En enero, el diputado provincial Carlos Del Frade presentó un pedido de informes para que el Poder Ejecutivo “impulse la causa por delitos económicos vinculados a la llamada consultora CIAG, que involucra a una veintena de personas damnificadas por un monto de alrededor de 4 millones de dólares y que sostienen que sus inversiones fueron derivadas a otras locaciones administradas por sociedades off shore”. La investigación comenzó en 2022 y los damnificados “presentaron una nueva denuncia con abundante documentación y que, según estas personas, demuestra que el dinero se encuentra en inversiones tanto en el país como en el exterior administrado por sociedades off shore con el supuesto respaldo de Rosental y la escribanía Casiello”. El fiscal regional Matías Merlo no pudo contestar a una entrevista solicitada sobre este tema por problemas de agenda.
En diciembre se frustró un acuerdo de juicio abreviado que contemplaba cinco años de prisión efectiva para Luis Herrera y tres años de prisión condicional para sus hijos con una multa. En total hubo 450 víctimas y se perpetraron 557 hechos de estafa, 27 de quiebra fraudulenta y 141 de lavado de activos; padre e hijos cumplen prisión preventiva hasta el 14 de abril.
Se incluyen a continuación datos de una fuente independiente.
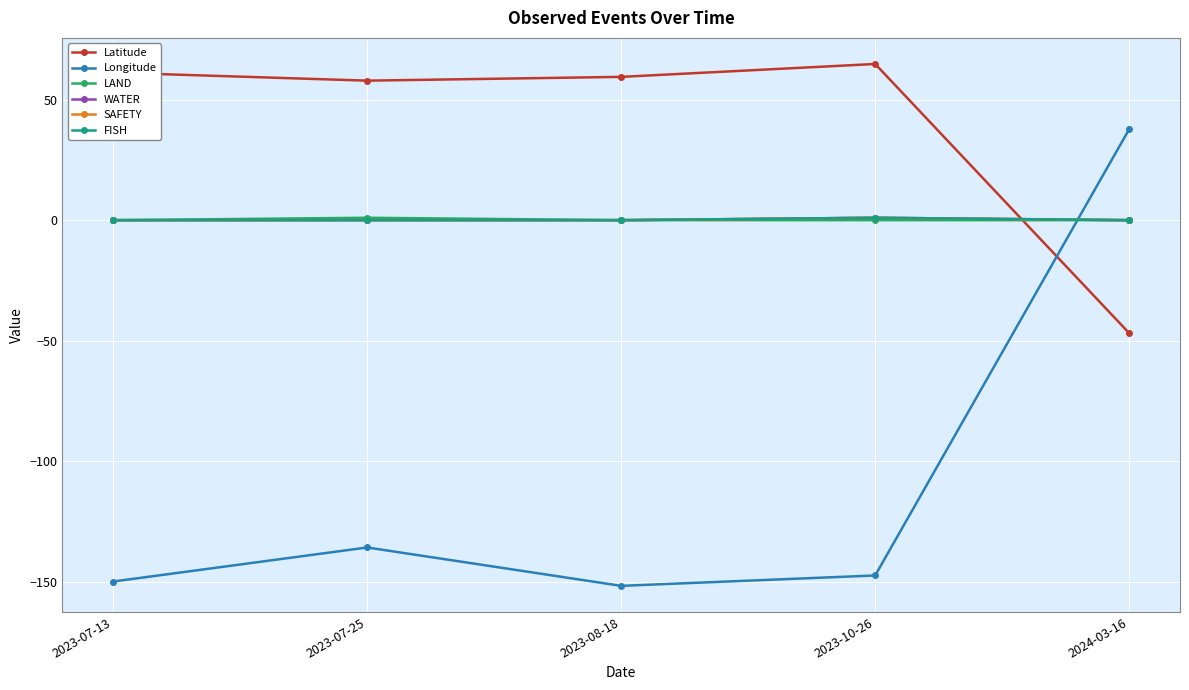

Reading left to right, list all the values displayed in this chart.

Latitude: 2023-07-13=61.2	2023-07-25=57.9	2023-08-18=59.4	2023-10-26=64.8	2024-03-16=-46.9
Longitude: 2023-07-13=-149.9	2023-07-25=-135.8	2023-08-18=-151.7	2023-10-26=-147.4	2024-03-16=37.8
LAND: 2023-07-13=0.0	2023-07-25=1.0	2023-08-18=0.0	2023-10-26=0.0	2024-03-16=0.0
WATER: 2023-07-13=0.0	2023-07-25=0.0	2023-08-18=0.0	2023-10-26=1.0	2024-03-16=0.0
SAFETY: 2023-07-13=0.0	2023-07-25=0.0	2023-08-18=0.0	2023-10-26=1.0	2024-03-16=0.0
FISH: 2023-07-13=0.0	2023-07-25=0.0	2023-08-18=0.0	2023-10-26=1.0	2024-03-16=0.0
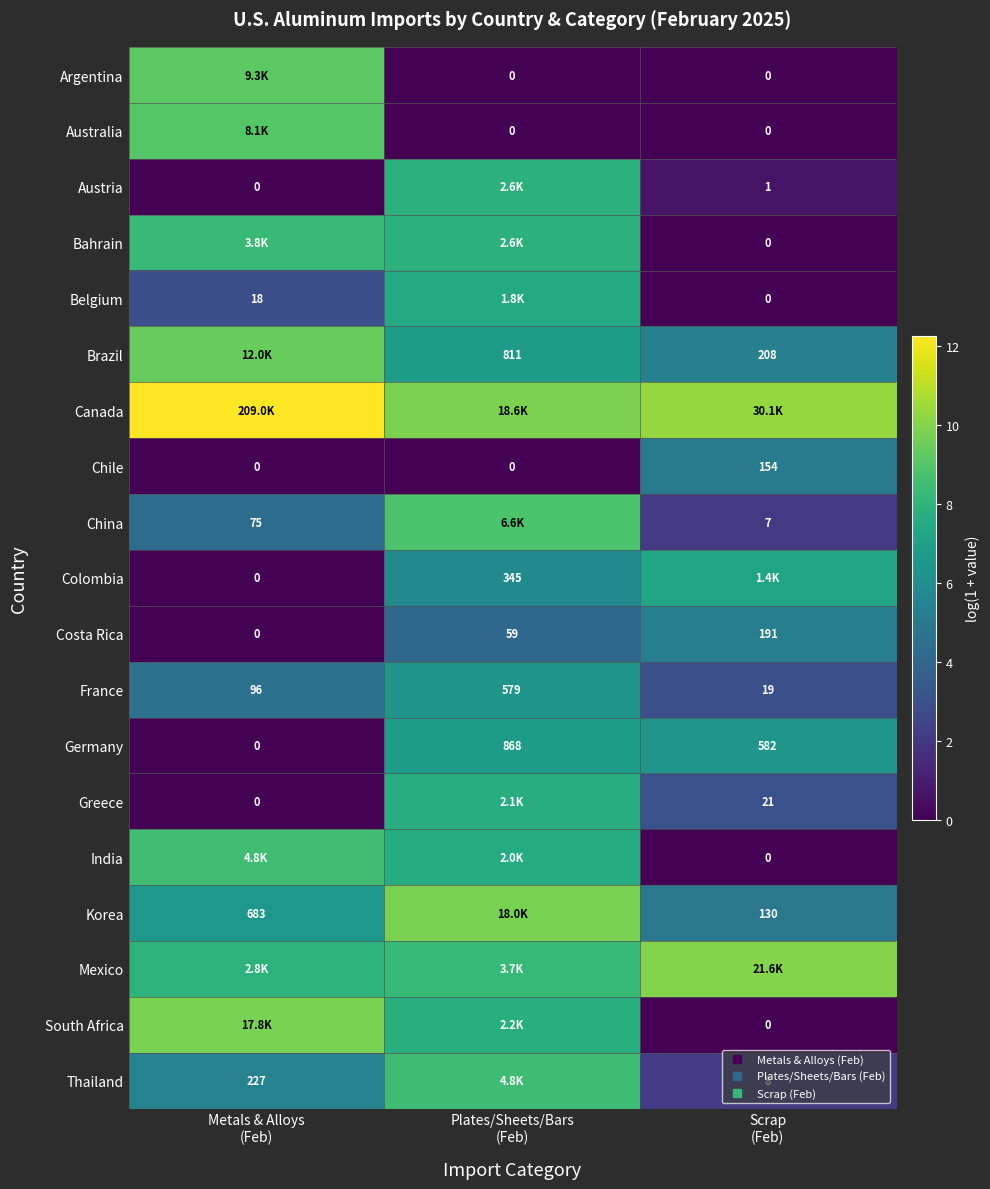

Where is Belgium nearest to the value 3?

Metals & Alloys (Feb)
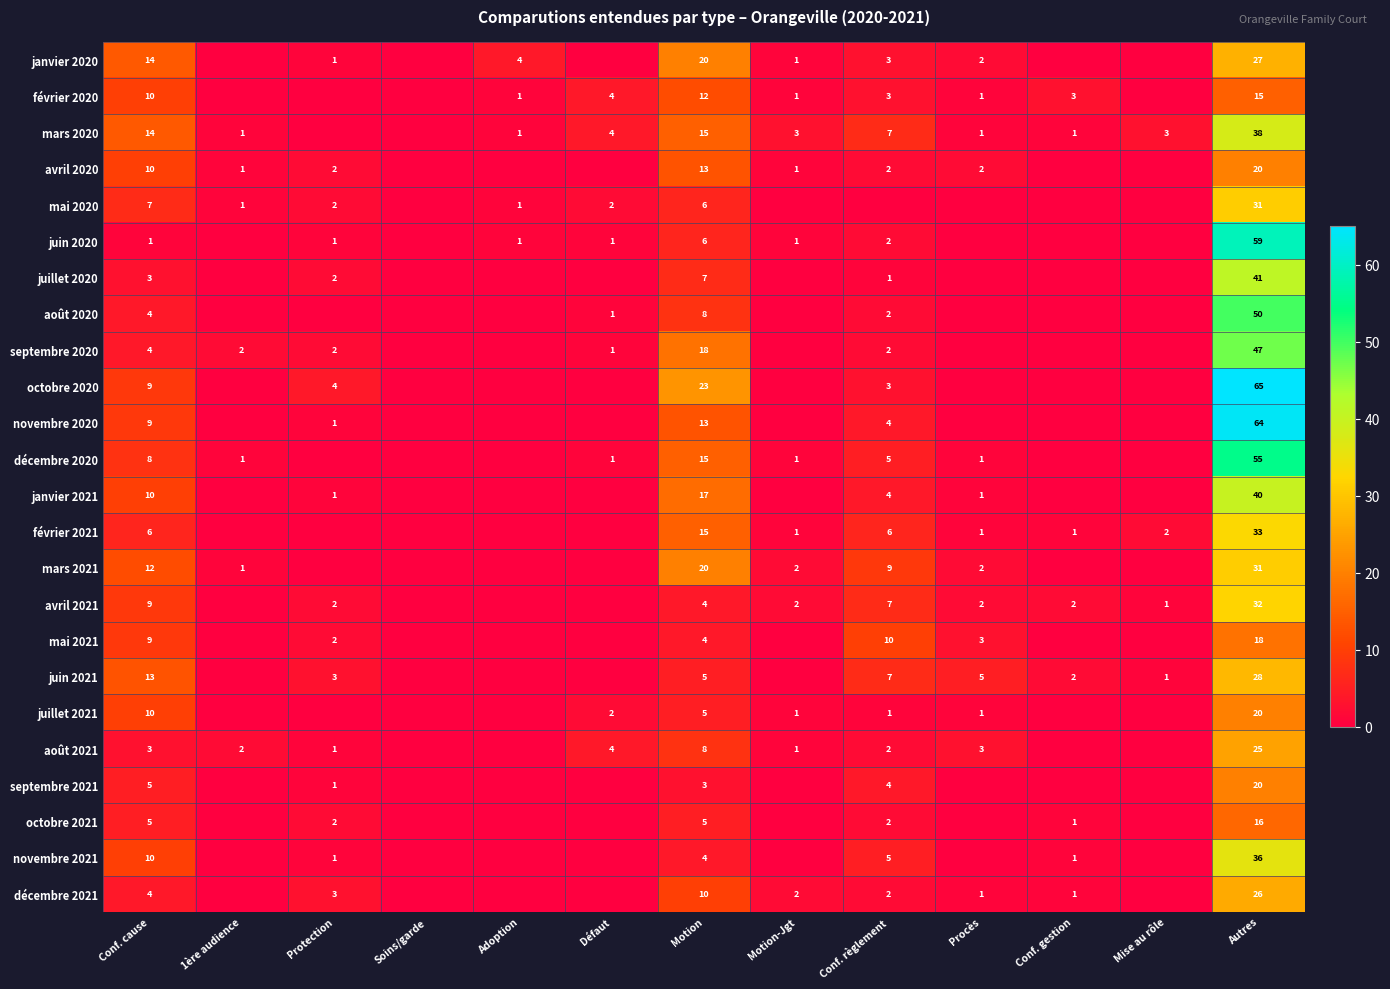

What is the total value across all series at Motion?

256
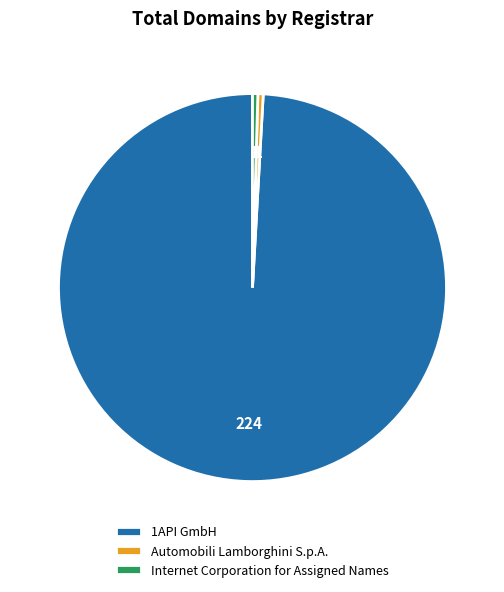

Approximately how many times larger is the value at Internet Corporation for Assigned Names compared to Automobili Lamborghini S.p.A.?

1.0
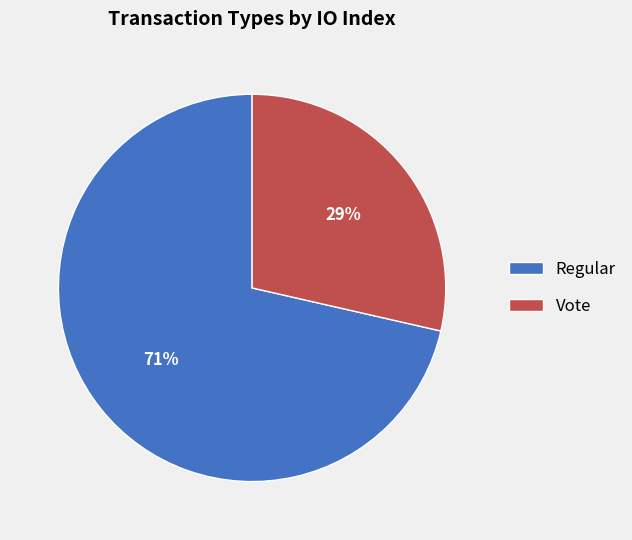

Is it true that Regular is 79% of the pie?

False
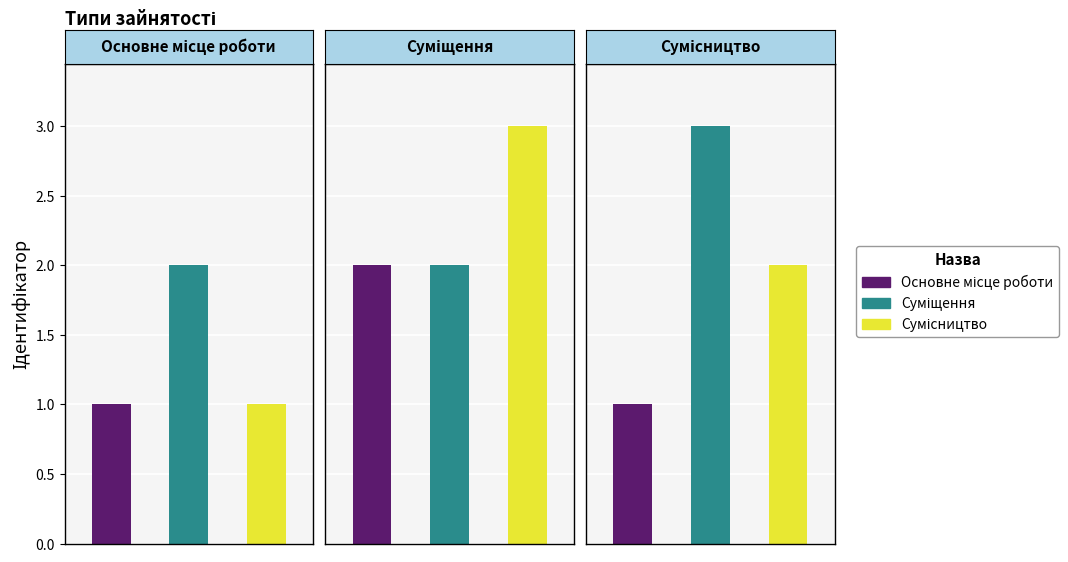

At which label is the value closest to 2?

Суміщення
“Las estafas no solo tienen pocas penas sino que los plazos de prescripción para los tipos penales son más cortos —señala el investigador—. El delito de cuello blanco es además difícil de perseguir porque el estatus social funciona como una protección y porque para el sistema penal es más fácil perseguir a jóvenes de los sectores marginales y presentar esa persecución como un éxito contra lo que llama criminalidad organizada. Es más fácil también investigar delito de activos en una causa vinculada con el narcotráfico; en la mega estafa inmobiliaria, por ejemplo, la justicia de Rosario rechazó que se hubiera configurado ese delito y también que los escribanos, empresarios y testaferros involucrados conformaran una organización criminal aunque la fiscalía probó un patrón común de acciones, concertado en el tiempo, por el que se quitaron propiedades a distintas personas”.
Las maniobras bursátiles, los balances falsos, la evasión y fuga de capitales y los múltiples recursos para la evasión fiscal no resultan procedimientos extraños para el mundo financiero sino que conforman al capitalismo neoliberal como “un modelo de acumulación dineraria privada por medios delictivos”, señaló el sociólogo Pegoraro en un artículo de Delito y Sociedad, la revista de la Universidad Nacional del Litoral.
Autor de Corrupción, Impunidad y Sistema Penal (2005) y La sociedad moderna y los lazos sociales de la ilegalidad (2008), entre otros libros, y referente de la sociología del delito en Argentina, Pegoraro destacó que “el espacio académico no ha incorporado suficientemente en sus reflexiones el fenómeno del delito económico y su presencia omnisciente en las relaciones económico-sociales”. Los programas de la carrera de Ciencias Económicas de la Universidad Nacional de Rosario darían cuenta de esta falta. Desconocido como objeto de estudio, relativamente alcanzado por el control penal e invisibilizado ante la opinión pública por el espectáculo de la violencia, el delito de cuello blanco encuentra sus condiciones de reproducción en la propia dinámica de la economía, la sociedad y los medios de comunicación de Rosario.